New York, Summer 1947, an intense heat wave sets the scene for a revealing slice of street life from the multi-occupied brownstone tenement block.
A melting pot of families, with their conflicting outlooks and emotions pulls a punch which, by the end of the show, eventually hits home with the audience.
Birth, death, love, envy, spite, vengeance, kindness, hope, frustration, loss, eviction and more are all here in an overwhelming dose of life; an operatic heart in a musical theatre frame.
The staging was simple and effective with children chalking on the pavement. A dull and grey life hung out in the drying sheets and underwear as the words in one of the opening numbers seep through…..'greasy soapsuds drown our wishes'....
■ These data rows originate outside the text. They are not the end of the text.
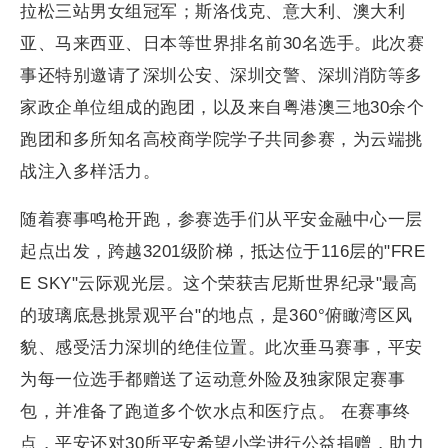
拉松三站男女组冠军；斯洛伐克、意大利、澳大利
亚、马来西亚、日本等世界排名前30名选手。此次赛
事还特别邀请了深圳公安、深圳交警、深圳消防等多
家政企单位组成的跑团，以及来自粤港澳三地30余个
跑团和多所知名高校商学院学子共同参赛，为云端挑
战注入多样活力。
随着赛事鸣枪开跑，参赛选手们从平安金融中心一层
起点出发，跨越3201级阶梯，抵达位于116层的"FRE
E SKY"云际观光层。这个荣获吉尼斯世界纪录"最高
的玻璃底悬挑景观平台"的地点，是360°俯瞰湾区风
貌、感受活力深圳的绝佳位置。此次垂马赛事，平安
为每一位选手都赠送了运动意外险及独家限定赛事
包，并准备了跑道多个饮水点和医疗点。 在赛事终
点，平安还对30所平安希望小学进行公益捐赠，助力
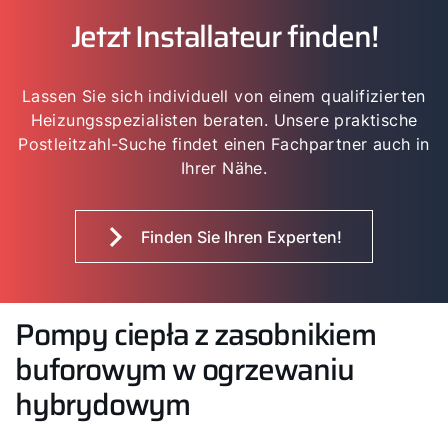
Jetzt Installateur finden!
Lassen Sie sich individuell von einem qualifizierten
Heizungsspezialisten beraten. Unsere praktische
Postleitzahl-Suche findet einen Fachpartner auch in
Ihrer Nähe.
Finden Sie Ihren Experten!
Pompy ciepła z zasobnikiem
buforowym w ogrzewaniu
hybrydowym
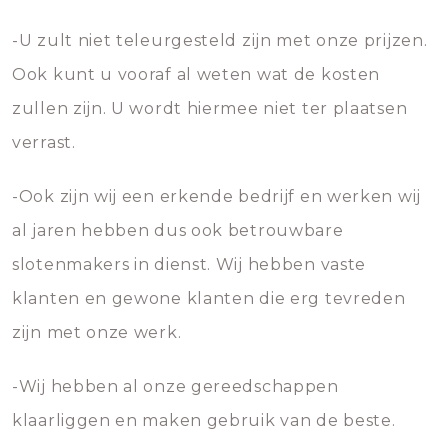
-U zult niet teleurgesteld zijn met onze prijzen.
Ook kunt u vooraf al weten wat de kosten
zullen zijn. U wordt hiermee niet ter plaatsen
verrast.
-Ook zijn wij een erkende bedrijf en werken wij
al jaren hebben dus ook betrouwbare
slotenmakers in dienst. Wij hebben vaste
klanten en gewone klanten die erg tevreden
zijn met onze werk.
-Wij hebben al onze gereedschappen
klaarliggen en maken gebruik van de beste.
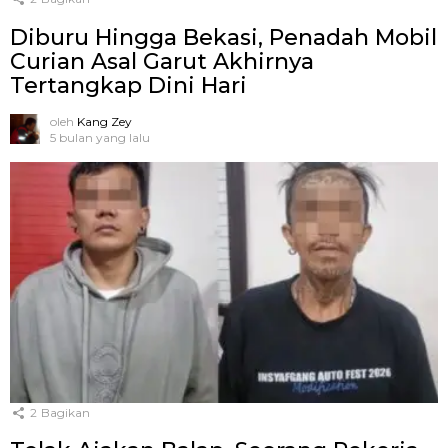
Diburu Hingga Bekasi, Penadah Mobil
Curian Asal Garut Akhirnya
Tertangkap Dini Hari
oleh
Kang Zey
5 bulan yang lalu
2
Bagikan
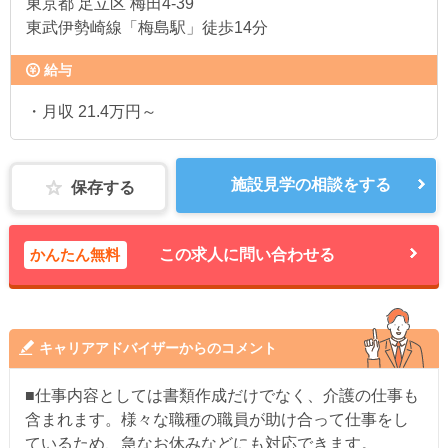
東京都
足立区 梅田4-39
東武伊勢崎線「梅島駅」徒歩14分
給与
・月収 21.4万円～
施設見学の相談をする
保存する
かんたん無料
この求人に問い合わせる
キャリアアドバイザーからのコメント
■仕事内容としては書類作成だけでなく、介護の仕事も
含まれます。様々な職種の職員が助け合って仕事をし
ているため、急なお休みなどにも対応できます。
Kate Nelson as Mae Jones ignited the first half with an exemplary song and dance routine and stood out in her portrayal of another two sympathetic characters on the block, Shirley Kaplan and Jennie Hildebrand.
The balance of sound and voice was a disappointment throughout the evening. One struggled at times to hear any words. The full orchestral music often seemed sufficient on its own to tell the interweaving stories of these struggling people. An exception was in the second half when Elena Ferrari playing Anna Murrant sang a moving, heartfelt song of loss.
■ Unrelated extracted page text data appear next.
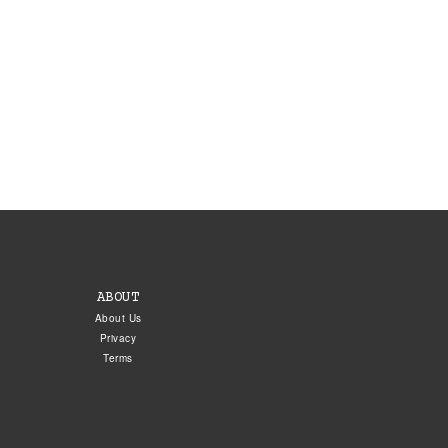
ABOUT
About Us
Privacy
Terms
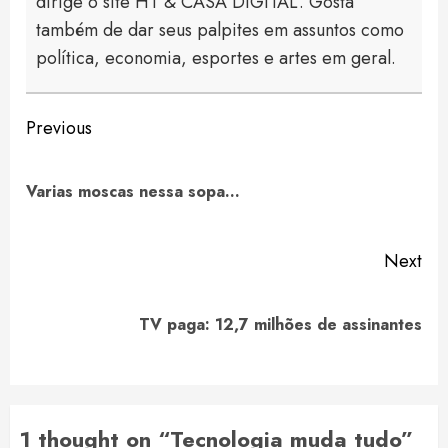
dirige o site HT & CASA DIGITAL. Gosta
também de dar seus palpites em assuntos como
política, economia, esportes e artes em geral.
Continue
Previous
Reading
Pre
Varias moscas nessa sopa…
pos
Next
Next
TV paga: 12,7 milhões de assinantes
post:
1 thought on “
Tecnologia muda tudo
”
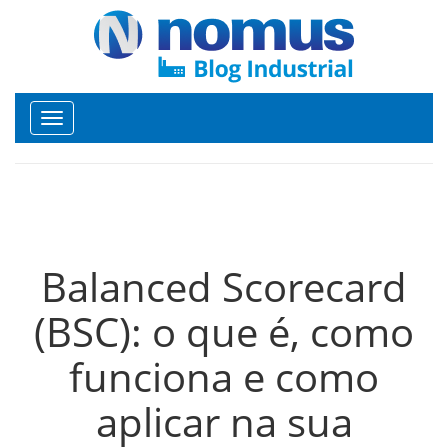
Toggle
navigation
Balanced Scorecard
(BSC): o que é, como
funciona e como
aplicar na sua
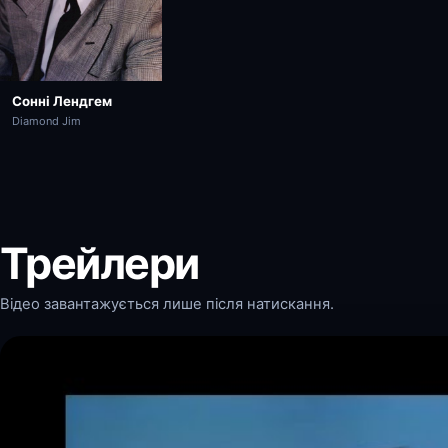
Сонні Лендгем
Diamond Jim
Трейлери
Відео завантажується лише після натискання.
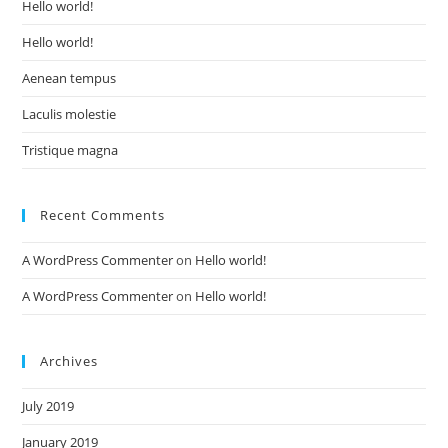
Hello world!
Hello world!
Aenean tempus
Laculis molestie
Tristique magna
Recent Comments
A WordPress Commenter
on
Hello world!
A WordPress Commenter
on
Hello world!
Archives
July 2019
January 2019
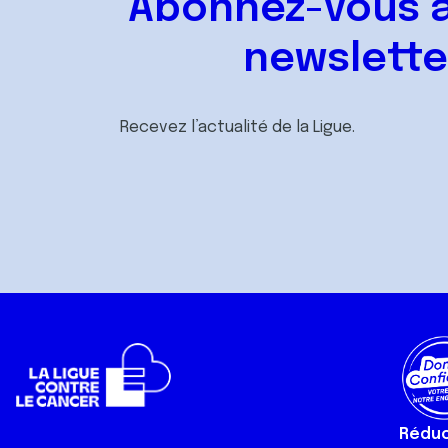
Abonnez-vous à
newslette
Recevez l’actualité de la Ligue.
Réduct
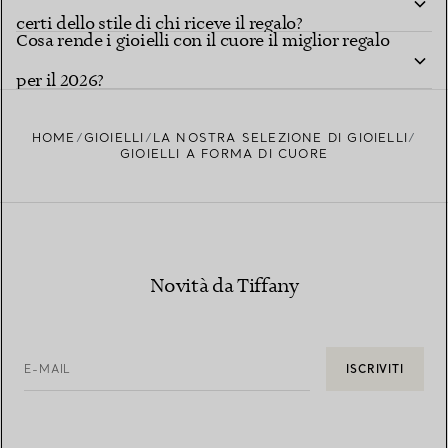
certi dello stile di chi riceve il regalo?
Cosa rende i gioielli con il cuore il miglior regalo
per il 2026?
HOME
GIOIELLI
LA NOSTRA SELEZIONE DI GIOIELLI
GIOIELLI A FORMA DI CUORE
Novità da Tiffany
E-MAIL
ISCRIVITI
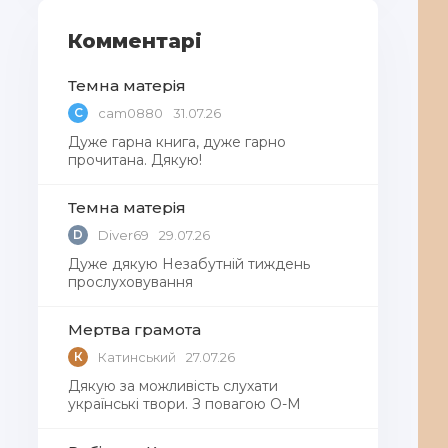
Комментарі
Темна матерія
C
cam0880
31.07.26
Дуже гарна книга, дуже гарно
прочитана. Дякую!
Темна матерія
D
Diver69
29.07.26
Дуже дякую Незабутній тиждень
прослуховування
Мертва грамота
К
Катинський
27.07.26
Дякую за можливість слухати
українські твори. З повагою О-М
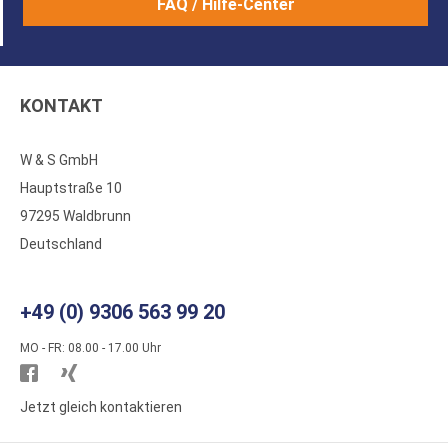
FAQ / Hilfe-Center
KONTAKT
W & S GmbH
Hauptstraße 10
97295 Waldbrunn
Deutschland
+49 (0) 9306 563 99 20
MO - FR: 08.00 - 17.00 Uhr
Besuchen
Besuchen
Sie
Sie
Jetzt gleich kontaktieren
WS
WS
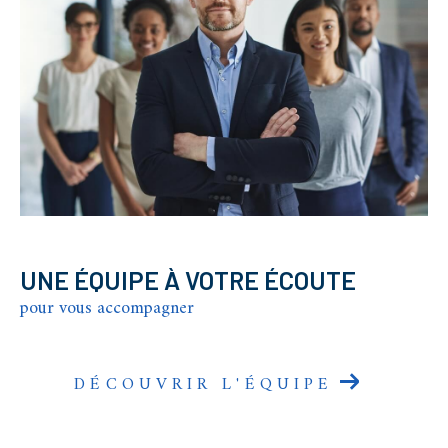
UNE ÉQUIPE À VOTRE ÉCOUTE
pour vous accompagner
DÉCOUVRIR L'ÉQUIPE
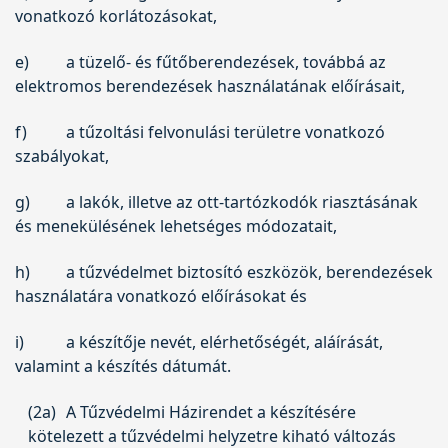
vonatkozó korlátozásokat,
e)
a tüzelő- és fűtőberendezések, továbbá az
elektromos berendezések használatának előírásait,
f)
a tűzoltási felvonulási területre vonatkozó
szabályokat,
g)
a lakók, illetve az ott-tartózkodók riasztásának
és menekülésének lehetséges módozatait,
h)
a tűzvédelmet biztosító eszközök, berendezések
használatára vonatkozó előírásokat és
i)
a készítője nevét, elérhetőségét, aláírását,
valamint a készítés dátumát.
(2a)
A Tűzvédelmi Házirendet a készítésére
kötelezett a tűzvédelmi helyzetre kiható változás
Moments of the surreal appear with matching prams and nannies ogling the 'scene of the crime' and a group of identically clad and beribboned college girls giggle on their graduation day.
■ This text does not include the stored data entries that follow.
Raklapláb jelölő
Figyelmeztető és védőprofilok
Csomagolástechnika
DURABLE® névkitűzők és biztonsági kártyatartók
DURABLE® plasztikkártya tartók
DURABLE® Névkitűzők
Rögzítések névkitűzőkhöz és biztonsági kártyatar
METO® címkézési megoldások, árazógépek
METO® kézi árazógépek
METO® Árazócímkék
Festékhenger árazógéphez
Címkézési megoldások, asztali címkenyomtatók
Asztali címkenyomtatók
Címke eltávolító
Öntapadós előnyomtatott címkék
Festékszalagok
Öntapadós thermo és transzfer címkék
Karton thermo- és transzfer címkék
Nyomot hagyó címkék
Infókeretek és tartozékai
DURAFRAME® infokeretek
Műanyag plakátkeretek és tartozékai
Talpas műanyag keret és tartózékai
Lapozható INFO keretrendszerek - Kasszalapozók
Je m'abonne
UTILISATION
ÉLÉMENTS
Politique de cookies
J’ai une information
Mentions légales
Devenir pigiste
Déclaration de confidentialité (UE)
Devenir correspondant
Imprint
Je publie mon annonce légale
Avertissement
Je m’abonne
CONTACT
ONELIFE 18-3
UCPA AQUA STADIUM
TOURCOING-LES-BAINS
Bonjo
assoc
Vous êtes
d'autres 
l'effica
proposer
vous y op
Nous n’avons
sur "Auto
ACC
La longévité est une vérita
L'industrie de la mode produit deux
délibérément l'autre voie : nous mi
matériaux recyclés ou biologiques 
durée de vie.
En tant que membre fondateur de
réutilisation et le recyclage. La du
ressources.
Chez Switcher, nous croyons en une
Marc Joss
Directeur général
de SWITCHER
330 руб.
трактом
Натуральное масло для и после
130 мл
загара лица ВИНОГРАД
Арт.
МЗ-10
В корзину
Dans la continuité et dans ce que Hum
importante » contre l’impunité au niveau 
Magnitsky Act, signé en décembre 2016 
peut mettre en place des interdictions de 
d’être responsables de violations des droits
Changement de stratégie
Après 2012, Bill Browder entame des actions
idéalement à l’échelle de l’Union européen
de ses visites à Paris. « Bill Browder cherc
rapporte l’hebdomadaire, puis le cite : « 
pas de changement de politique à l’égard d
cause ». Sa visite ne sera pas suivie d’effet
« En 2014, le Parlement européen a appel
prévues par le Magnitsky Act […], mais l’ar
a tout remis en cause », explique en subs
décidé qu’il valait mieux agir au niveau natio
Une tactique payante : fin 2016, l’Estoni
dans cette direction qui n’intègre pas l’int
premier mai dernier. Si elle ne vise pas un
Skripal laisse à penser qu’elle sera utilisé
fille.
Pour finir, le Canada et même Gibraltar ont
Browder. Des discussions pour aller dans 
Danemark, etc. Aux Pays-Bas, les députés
It is the black dress worn by pretty daughter Rose Murrant (played by Ruby Hughes) that signals the impending conclusion. The end of the evening spells out the despair of fear but points to possible hope. Rose leaves with the words that to survive …..
"We can't belong to one another…. we must belong to oneself..."
The audience is left with this powerful message and the chalk drawings still on the flagstones.
The Young Vic is renowned for innovative theatre programmes and the Street Scene tabloid is another example, do take home and read.